Jul 30, 2014

Gay and Bisexual Men vs the FDA: Let Us Donate Blood

           
  As most people know, there is a ban on gay and bisexual men donating blood. The ban on blood donation from gay and bisexual men was put into effect by the FDA in 1983. There is a petition on the White House’s website to strike down a decades-old, extremely outdated ban. The deadline for signatures is July 31, 2014. The ban was placed during the time when HIV/AIDS became a prevalent illness in the country and tests for diagnosis of HIV/AIDS didn’t exist. Before AIDS was known as AIDS, it was called GRID, or gay-related immunodeficiency disease. Gay men were thought to be the origin of the disease in the United States and the primary cause of it, so in order to prevent further spread, gay men were banned from donating blood.
                On July 11, 2014, the second National Gay Blood Drive took place in 61 cities across the country. Gay men showed up to donation centers with and ally or proxy, a straight friend or family member that would donate in their place. Some of the gay men filled out the paperwork only to be denied. They did this so that the organizers could send the paperwork, along with postcards written by the men on why they want to donate blood, to the FDA to show the number of gay men willing to donate if they could. It’s surprising and heartbreaking to see that there’s a huge shortage and that the amount of gay and bisexual men that want to donate could majorly offset the shortage.
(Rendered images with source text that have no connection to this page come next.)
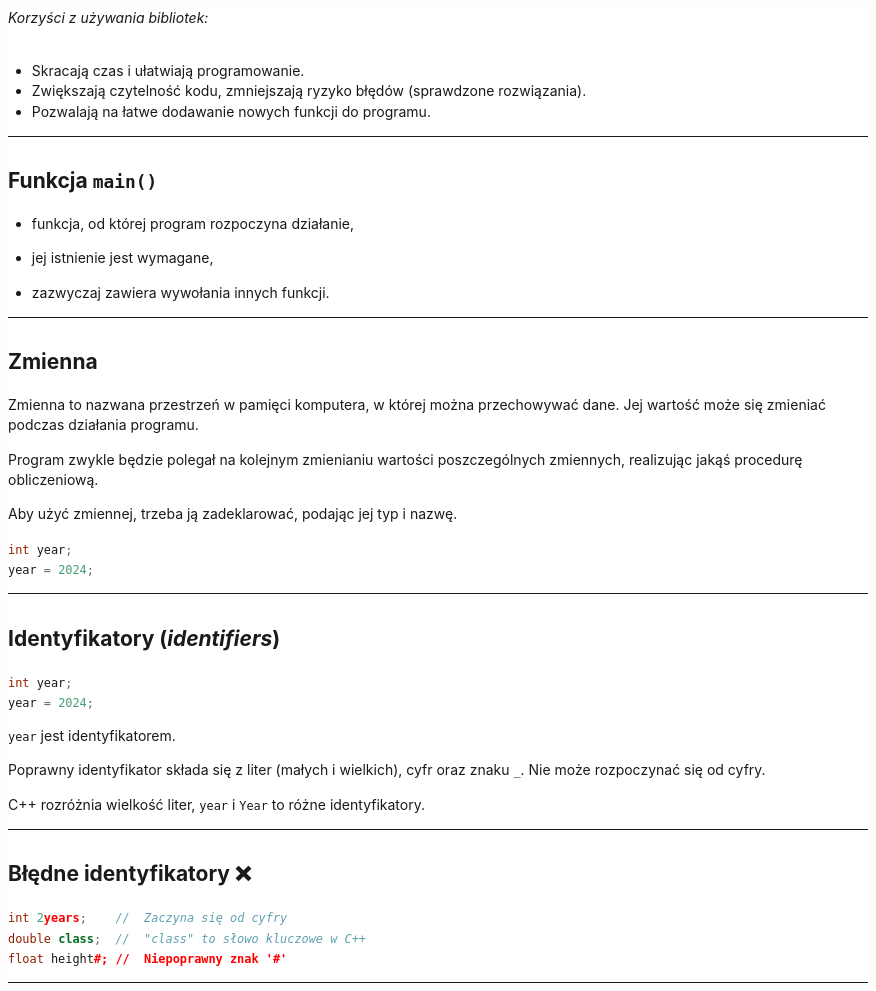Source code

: ###### Korzyści z używania bibliotek:

- Skracają czas i ułatwiają programowanie.
- Zwiększają czytelność kodu, zmniejszają ryzyko błędów (sprawdzone rozwiązania).
- Pozwalają na łatwe dodawanie nowych funkcji do programu.

---

## Funkcja ```main()```

- funkcja, od której program rozpoczyna działanie, 

- jej istnienie jest wymagane,

- zazwyczaj zawiera wywołania innych funkcji.

---

## Zmienna 

Zmienna to nazwana przestrzeń w pamięci komputera, w której można przechowywać dane. Jej wartość może się zmieniać podczas działania programu.

Program zwykle będzie polegał na kolejnym zmienianiu wartości poszczególnych zmiennych, realizując jakąś procedurę obliczeniową.

Aby użyć zmiennej, trzeba ją zadeklarować, podając jej typ i nazwę.

```cpp
int year;
year = 2024;
```

---


## Identyfikatory (*identifiers*)

```cpp
int year;
year = 2024;
```

```year``` jest identyfikatorem.

Poprawny identyfikator składa się z liter (małych i wielkich), cyfr oraz znaku ``` _ ```.
Nie może rozpoczynać się od cyfry.

C++ rozróżnia wielkość liter, ```year``` i ```Year``` to różne identyfikatory.

---

## Błędne identyfikatory ❌

```cpp
int 2years;    //  Zaczyna się od cyfry
double class;  //  "class" to słowo kluczowe w C++
float height#; //  Niepoprawny znak '#'
```

---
                The AMA (American Medical Association) voted to
end the ban last year after recognizing the new techniques for screening donated blood for HIV/AIDS. Dr. William Kobler, an AMA board member, made a statement after the vote saying, “The lifetime ban on blood donation for men who have sex with men is discriminatory and not based on sound science. This new policy urges a federal policy change to ensure blood donation bans or deferrals are applied to donors according to their individual level of risk and are not based on sexual orientation alone.” The FDA’s spokesperson was asked by TIME if the FDA would lift the ban on donations, and they said that they were willing to consider changing its policy, but only if available data showed that lifting the ban provided no additional risk to people receiving donated blood.  The FDA also responded with a separate e-mail, “Although scientific evidence has not yet demonstrated that blood donated by MSM (men that have sex with men) or a subgroup of these potential donors does not have a substantially increased rate of HIV infection compared to currently accepted blood donors, the FDA remains willing to consider new approaches to donor screening and testing.”
                Gay and bisexual men should be allowed to donate blood. Just because the ban has been in place, doesn’t mean it should remain in place. Change happens for a reason. The rules in place are archaic and improvements have been made so people won’t receive blood from HIV positive people. There’s no reason now to not let people save lives if they wish to.